Their mission: To explore the brand new Canadian History Hall at the Canadian Museum of History.


THURSDAY, 5 P.M. First gallery.

It’s a risky mission, considering the pull of this long-awaited opening. First observation: If you want to avoid the crowds, arriving at the museum at 5 p.m. on a Thursday is not the way to go. Admission is free, and the place is packed!

Even so, the children are eager to see, and most of all touch, the many artifacts in the first gallery. They quickly start manipulating the objects displayed on the touch-sensitive tablets around the room. Turn, magnify, rotate … They spend several minutes (a rare event in our house) looking at some ivory sculptures that are thousands of years old. An hour later, it’s time to go: it’s 6 p.m., the kids are hungry, and we’ve spent a whole hour in the first gallery alone! I feel as if we’ve barely scratched the surface of the exhibition, but that’s the way it goes with kids. We promise ourselves we’ll come back and visit the other two galleries tomorrow.

Lou’s rating (age 9): “8 out of 10.”

Henri’s rating (age 7): “I liked touching the bison poo, the ivory face, and the tree with all the families.”


FRIDAY, 1 P.M. Second gallery.

We’re determined and ready to explore the second gallery, which tells the story of colonial Canada. Much to my chagrin as an adult who needs to read everything, we speed past the interpretive panels and paintings. The kids are irresistibly drawn to a lighted table, which turns out to be a (really cool) game whose objective is to build a replica of Southwold Township, near Lake Erie. It’s the early 1800s, and we’re going to settle this land using the strength of our fingers! Making horseshoes, distributing distillery products, framing houses, building roads—those tablets are getting a workout! Now and then, I try to slip the kids a historical fact or two.

Mom: “Gosh, a settler’s life was hard! Can you imagine?”

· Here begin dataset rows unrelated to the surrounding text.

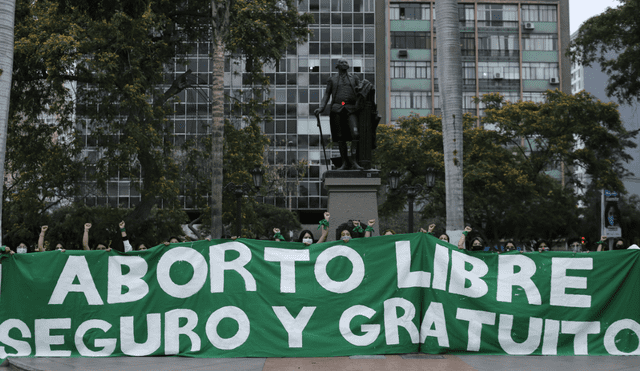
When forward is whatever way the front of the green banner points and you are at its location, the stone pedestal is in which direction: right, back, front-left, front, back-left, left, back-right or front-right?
back

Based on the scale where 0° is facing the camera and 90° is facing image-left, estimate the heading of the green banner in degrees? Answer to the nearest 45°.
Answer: approximately 0°

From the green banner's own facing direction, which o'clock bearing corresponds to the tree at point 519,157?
The tree is roughly at 7 o'clock from the green banner.

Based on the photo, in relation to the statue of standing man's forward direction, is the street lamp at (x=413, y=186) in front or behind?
behind

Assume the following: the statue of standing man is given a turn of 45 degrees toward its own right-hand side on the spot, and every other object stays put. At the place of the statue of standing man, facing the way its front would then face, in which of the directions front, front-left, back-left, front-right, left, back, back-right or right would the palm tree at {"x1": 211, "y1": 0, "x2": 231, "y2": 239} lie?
right

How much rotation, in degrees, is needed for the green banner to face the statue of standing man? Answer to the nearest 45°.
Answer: approximately 180°

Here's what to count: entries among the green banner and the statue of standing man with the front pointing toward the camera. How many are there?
2

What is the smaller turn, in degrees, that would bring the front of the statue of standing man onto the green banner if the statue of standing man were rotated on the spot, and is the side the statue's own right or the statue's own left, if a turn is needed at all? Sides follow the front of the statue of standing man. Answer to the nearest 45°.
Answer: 0° — it already faces it

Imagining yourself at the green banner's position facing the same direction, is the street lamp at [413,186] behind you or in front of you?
behind

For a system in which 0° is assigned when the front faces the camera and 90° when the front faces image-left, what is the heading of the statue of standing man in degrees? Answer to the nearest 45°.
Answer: approximately 0°

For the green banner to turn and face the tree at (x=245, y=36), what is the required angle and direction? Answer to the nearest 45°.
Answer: approximately 180°
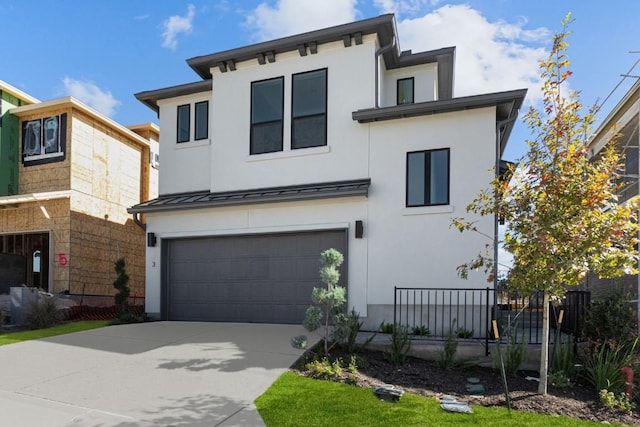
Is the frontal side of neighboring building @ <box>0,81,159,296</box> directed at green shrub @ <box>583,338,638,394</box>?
no

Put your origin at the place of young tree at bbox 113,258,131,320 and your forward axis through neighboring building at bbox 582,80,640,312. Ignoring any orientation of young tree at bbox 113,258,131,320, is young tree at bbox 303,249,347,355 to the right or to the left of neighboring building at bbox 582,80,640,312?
right

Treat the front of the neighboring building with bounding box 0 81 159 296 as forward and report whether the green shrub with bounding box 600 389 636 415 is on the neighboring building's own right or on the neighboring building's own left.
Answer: on the neighboring building's own left

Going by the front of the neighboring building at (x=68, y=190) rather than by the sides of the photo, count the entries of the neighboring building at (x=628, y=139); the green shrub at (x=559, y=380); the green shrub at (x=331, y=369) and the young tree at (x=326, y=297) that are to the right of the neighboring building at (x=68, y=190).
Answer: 0

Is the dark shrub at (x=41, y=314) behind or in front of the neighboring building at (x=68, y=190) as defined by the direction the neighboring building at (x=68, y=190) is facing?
in front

Kids: [sound of crickets chirping]

Will they remember anything about this experience? Fingers crossed!

We press on. The boys find a station that holds their attention for quite awhile: here, you get to build your own MP! Henri decides his MP is a ninja. I don’t have the heart to tell him that in fact she’s a Muslim woman in a headscarf. Next, the MP-ninja-Muslim has to debate a bill. And how do they debate bills in Parliament? With rock-paper-scissors. You learn something every day! After the Senate passes the bill, we get to play the first few bars of the national anthem. Cheers and fireworks! It’s a hit with the boys.

Lou’s rating: “9 out of 10.”

Henri’s rating: “I liked the teepee, the ninja, making a poster, and putting things in the canoe.”

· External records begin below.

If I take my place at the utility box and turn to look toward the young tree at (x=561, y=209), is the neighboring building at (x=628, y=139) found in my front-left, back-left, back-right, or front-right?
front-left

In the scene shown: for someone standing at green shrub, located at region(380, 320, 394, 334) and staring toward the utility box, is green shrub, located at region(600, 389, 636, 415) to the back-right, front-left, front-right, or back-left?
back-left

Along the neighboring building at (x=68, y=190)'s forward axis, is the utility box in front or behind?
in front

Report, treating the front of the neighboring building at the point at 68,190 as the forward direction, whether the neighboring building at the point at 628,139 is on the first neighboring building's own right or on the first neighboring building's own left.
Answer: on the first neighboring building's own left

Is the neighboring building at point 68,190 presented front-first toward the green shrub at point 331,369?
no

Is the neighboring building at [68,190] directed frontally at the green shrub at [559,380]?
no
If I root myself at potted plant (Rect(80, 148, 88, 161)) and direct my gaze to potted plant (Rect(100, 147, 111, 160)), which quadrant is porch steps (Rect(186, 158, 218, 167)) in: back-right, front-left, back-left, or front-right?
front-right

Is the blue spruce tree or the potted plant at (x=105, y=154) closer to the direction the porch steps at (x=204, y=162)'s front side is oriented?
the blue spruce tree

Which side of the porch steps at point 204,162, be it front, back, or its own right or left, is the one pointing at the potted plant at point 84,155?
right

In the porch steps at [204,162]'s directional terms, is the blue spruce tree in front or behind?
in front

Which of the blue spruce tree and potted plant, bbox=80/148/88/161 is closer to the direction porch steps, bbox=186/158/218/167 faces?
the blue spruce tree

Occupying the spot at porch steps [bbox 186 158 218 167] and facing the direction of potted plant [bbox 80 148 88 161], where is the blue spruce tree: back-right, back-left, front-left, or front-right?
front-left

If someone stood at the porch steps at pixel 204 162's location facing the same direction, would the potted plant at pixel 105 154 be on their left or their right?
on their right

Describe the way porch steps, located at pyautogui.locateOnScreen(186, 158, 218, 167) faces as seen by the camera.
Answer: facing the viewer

FRIDAY, 3 P.M. Third gallery.

The third and final gallery is all about modern-day Canada. We skim through the two World Wars and Expo 67, then take a few minutes to learn about the making of the new Canadian flag: you can make your own flag and display it on a big screen! A little further on, my eldest is captivated by The Rocket’s hockey sweater. He even agrees to pose with it—and him a rabid Pittsburgh Penguins fan. Next, we stop at the display about residential schools. I read my eldest a few of the former residents’ comments. I get a lump in my throat. I hope he’ll remember this dark chapter in our past. Meanwhile, Henry is clicking on his favourite Quebec songs and dancing to Beau Dommage’s “Blues d’la métropole.”

It’s already 5 p.m. We leave the museum, our heads filled with a thousand images.

“So, guys, do you want to come back?”


Lou’s rating: “9 out of 10, because of the hockey.”

Henri’s rating: “I liked all the games!!”